# Is this a good route to take? 1 month motorhoming



## FreedomLifers (Mar 10, 2020)

Hello 🙂

We are currently at Legzira beach near Sidi Ifni. I have put together a so-so travel idea for the next month in Morocco. I feel a bit overwhelmed with info 🙂 

Is this a good ittenerary? Are we missing something? 

Sidi Ifni
Guelmim
Icht (scenic road from here to Tafraout) 
Tafraout / blue rocks
Tizi'n Test Pass
Imlil (hiking) 
Marrakech
Day trip : Tizi'n Tichka pass + Ait Benhaddou 
Day trip : Ouzoud falls
Gorges du dades
Todra gorge
Merzouga 
Meknes 
Volubilis berber excavated village
Fez (incl Moulay Idriss mosque) 
Chefchaouen
Ferry in Tanger Med


We already drove down the coast 🙂


----------



## Webby1 (Mar 11, 2012)

That seems a lot to do in one month,but if you manage it you will certainly have covered the main sites. Do you have a round route as it seems a lot of zig zags

We went from Sidi to Tafraoute and now in Zagora.Next N12 to Merzouga and back to visit the Gorges and Tizi n Tich to Marrakesh,Fez Chefchaouen and Tanger Med and that is a plan for the next 6 weeks.

Bear in mind you will probably have used the excellent motorways along the coast. Roads are not so good as you move inland.

Can I suggest that you look on the sister site (As in "What ever happpened to Baby Jane") There are threads for visiting Morocco since 2016 and the current one is full of posts from members in Morocco at the moment Morocco 2020


----------



## Pudsey_Bear (Sep 25, 2008)

Sister site, WTF


----------



## Webby1 (Mar 11, 2012)

Have you seen "Whatever happened to Baby Jane".......................that kind of sisterhood


----------

*What the task asks*:
In the motorhome route thread, where does Webby1 say roads become worse? Draw only on the motorhome route thread above.

*Excerpted data*:
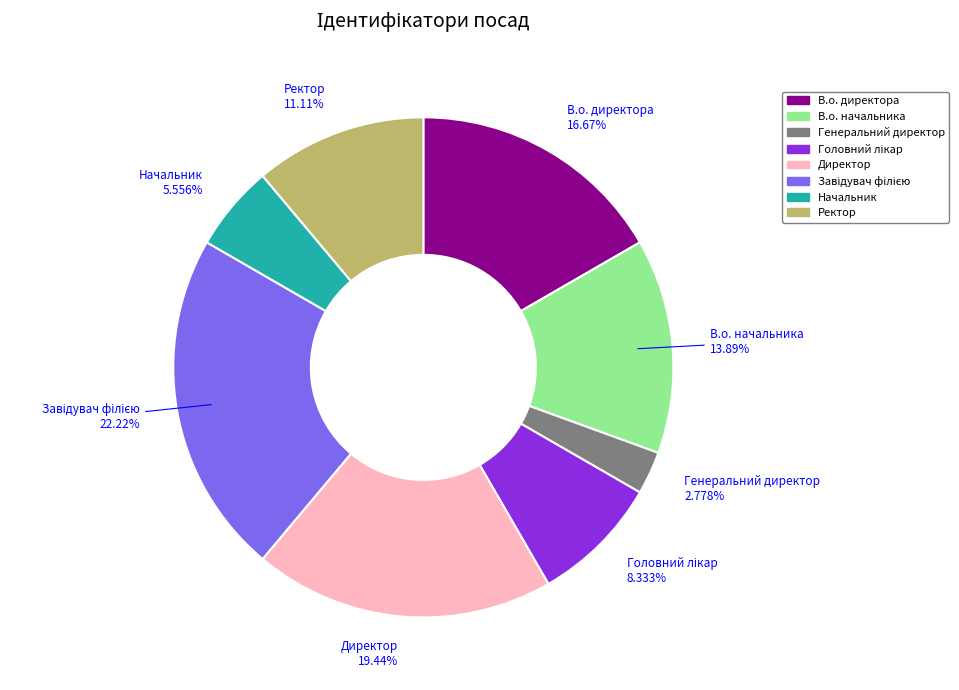

Is the sum of Генеральний директор and Ректор greater than half?

No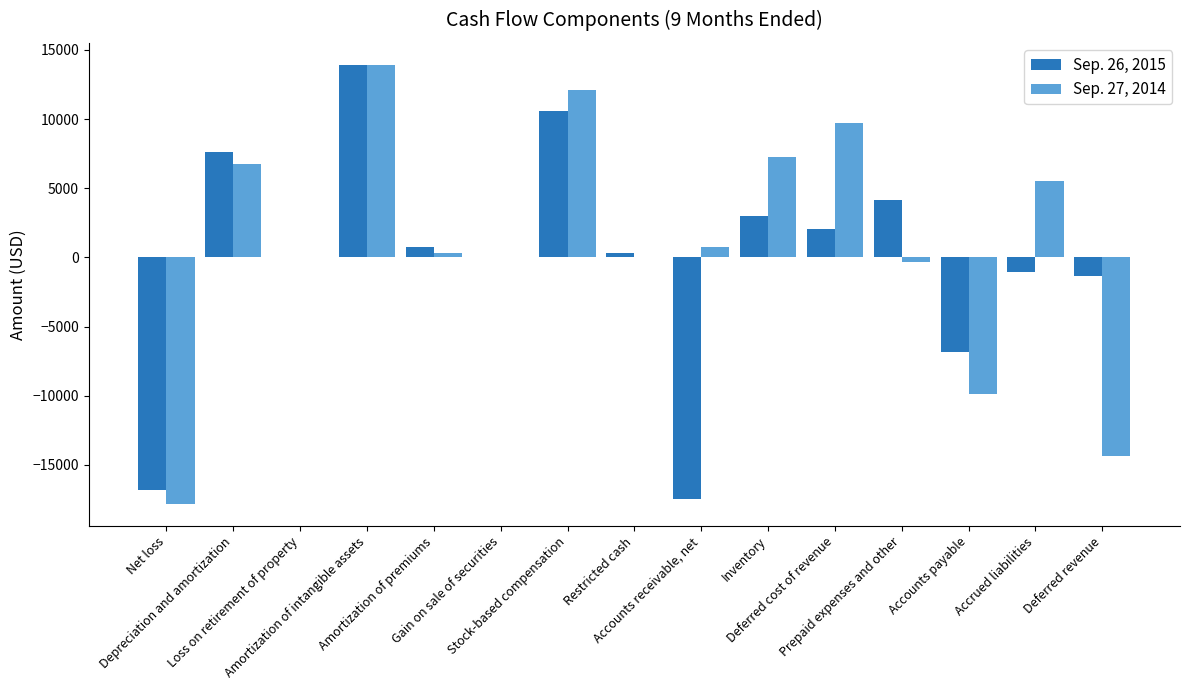

Is it true that Sep. 26, 2015 equals 7214 at Prepaid expenses and other?

False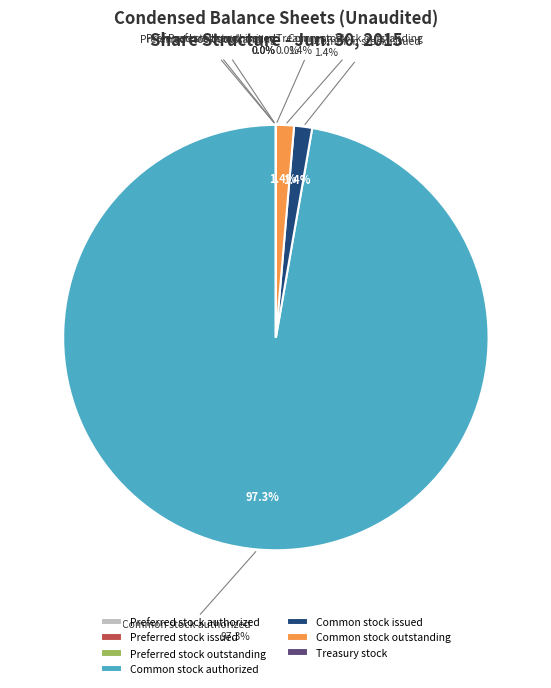

The Preferred stock outstanding slice represents 0% of the pie. True or false?

True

*Output of the exercise*:
Roads are not so good as you move inland.